The FAO Food Price Index (FFPI) averaged 234 points in June 2011, 1 percent higher than in May and 39 percent higher than in June 2010. The FFPI hit its all time high of 238 points in February. A strong rise in international sugar prices was behind much of the increase in the June value of the index. International dairy prices rose slightly in June, while meat prices were stable. Of all the major cereals, prices of wheat fell most and rice increased. Among the oils and fats, prices of soybean oil were steady but palm oil weakened.

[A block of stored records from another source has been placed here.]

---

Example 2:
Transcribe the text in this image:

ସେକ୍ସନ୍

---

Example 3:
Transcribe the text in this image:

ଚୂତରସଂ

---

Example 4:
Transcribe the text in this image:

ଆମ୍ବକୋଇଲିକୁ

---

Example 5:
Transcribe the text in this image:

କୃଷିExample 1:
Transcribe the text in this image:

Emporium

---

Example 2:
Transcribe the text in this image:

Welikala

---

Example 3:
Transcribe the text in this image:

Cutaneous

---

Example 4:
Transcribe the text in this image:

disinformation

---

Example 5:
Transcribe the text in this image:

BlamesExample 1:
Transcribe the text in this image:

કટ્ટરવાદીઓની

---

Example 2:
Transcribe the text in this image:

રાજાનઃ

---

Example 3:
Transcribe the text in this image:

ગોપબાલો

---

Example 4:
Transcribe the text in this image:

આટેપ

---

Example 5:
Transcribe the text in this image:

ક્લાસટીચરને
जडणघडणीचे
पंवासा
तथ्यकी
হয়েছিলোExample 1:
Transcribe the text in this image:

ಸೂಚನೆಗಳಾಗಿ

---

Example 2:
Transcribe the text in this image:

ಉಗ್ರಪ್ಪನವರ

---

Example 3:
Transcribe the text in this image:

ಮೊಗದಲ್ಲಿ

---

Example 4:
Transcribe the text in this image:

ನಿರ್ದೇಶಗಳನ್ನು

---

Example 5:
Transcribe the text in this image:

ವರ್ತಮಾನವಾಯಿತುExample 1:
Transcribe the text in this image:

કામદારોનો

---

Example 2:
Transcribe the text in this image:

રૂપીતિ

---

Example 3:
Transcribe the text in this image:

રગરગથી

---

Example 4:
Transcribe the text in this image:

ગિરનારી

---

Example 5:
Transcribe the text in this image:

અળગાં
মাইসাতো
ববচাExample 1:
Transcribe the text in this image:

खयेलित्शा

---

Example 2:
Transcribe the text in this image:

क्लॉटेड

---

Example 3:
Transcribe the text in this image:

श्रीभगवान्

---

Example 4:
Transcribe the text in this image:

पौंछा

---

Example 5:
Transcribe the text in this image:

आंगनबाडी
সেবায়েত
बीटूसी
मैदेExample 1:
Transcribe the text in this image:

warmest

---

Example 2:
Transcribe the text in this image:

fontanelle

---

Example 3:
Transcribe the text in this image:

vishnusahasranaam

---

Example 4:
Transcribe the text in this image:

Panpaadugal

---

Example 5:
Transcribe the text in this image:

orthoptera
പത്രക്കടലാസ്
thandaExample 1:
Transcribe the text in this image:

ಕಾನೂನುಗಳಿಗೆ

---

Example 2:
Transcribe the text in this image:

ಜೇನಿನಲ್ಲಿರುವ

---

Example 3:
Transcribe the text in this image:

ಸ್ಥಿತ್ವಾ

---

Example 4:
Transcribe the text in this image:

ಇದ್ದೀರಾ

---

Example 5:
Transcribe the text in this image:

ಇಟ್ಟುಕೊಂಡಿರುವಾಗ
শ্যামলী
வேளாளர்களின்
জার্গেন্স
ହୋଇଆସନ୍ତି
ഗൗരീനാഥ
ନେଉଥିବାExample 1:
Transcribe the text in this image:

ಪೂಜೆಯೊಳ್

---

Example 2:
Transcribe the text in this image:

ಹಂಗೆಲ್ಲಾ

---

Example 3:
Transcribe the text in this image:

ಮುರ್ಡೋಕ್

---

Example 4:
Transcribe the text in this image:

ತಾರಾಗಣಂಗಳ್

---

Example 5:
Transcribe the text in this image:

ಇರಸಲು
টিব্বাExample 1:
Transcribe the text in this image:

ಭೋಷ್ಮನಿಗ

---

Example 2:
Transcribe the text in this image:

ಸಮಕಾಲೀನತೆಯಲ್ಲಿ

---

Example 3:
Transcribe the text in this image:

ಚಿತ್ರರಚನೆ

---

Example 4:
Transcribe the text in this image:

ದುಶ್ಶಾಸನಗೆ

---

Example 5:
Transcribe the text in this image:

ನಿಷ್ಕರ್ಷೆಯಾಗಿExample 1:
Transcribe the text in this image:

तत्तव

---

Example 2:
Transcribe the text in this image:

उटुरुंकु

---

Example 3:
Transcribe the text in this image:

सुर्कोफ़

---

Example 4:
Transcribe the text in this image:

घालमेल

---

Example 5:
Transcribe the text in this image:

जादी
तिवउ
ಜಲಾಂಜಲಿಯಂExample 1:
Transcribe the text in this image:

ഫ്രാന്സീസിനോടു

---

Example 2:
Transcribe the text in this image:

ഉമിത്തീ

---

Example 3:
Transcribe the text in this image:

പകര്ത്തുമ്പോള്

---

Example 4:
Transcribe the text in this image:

[Detailed data available from FAO here.]

The FAO Cereal Price Index averaged 259 points in June, down 1 percent from May but 71 percent higher than in June 2010. Improved weather conditions in Europe and the announced lifting of the export ban by the Russian Federation (from July) depressed wheat prices. However, maize markets were supported by tight old crop (2010) supplies and continued wet conditions in the United States. Prices of rice were mostly up in June, reflecting strong import demand and uncertainty over export prices in Thailand, the world largest rice exporter.

The FAO Oils/Fats Price Index averaged 257 points in June, down marginally from May. Continued production uncertainties and expectation of stronger world import demand sustained soybean oil prices. By contrast, palm oil prices eased further, reflecting improved supply prospects and ample export availabilities in Southeast Asia. The FAO Dairy Price Index averaged 232 points in June, virtually unchanged from 231 points in May. This was the result of diverging price movements, with prices of skim milk powder and casein up by 5 percent, whole milk powder down by 3 percent, while prices of butter and cheese remained stable.

The FAO Meat Price Index averaged 180 points, marginally up from May. Poultry meat prices experienced a 3 percent rise, breaking a new record, while pig meat prices declined somewhat. Prices of bovine and ovine meat were subject to modest increases, from already high levels. The FAO Sugar Price Index averaged 359 points in June, up 14 percent from May and only 15 percent below its January record. The price strength reflects  dynamic short-term demand against tight exportable availabilities, notably in Brazil, the world’s largest sugar producer where production is forecast to fall below last year’s level.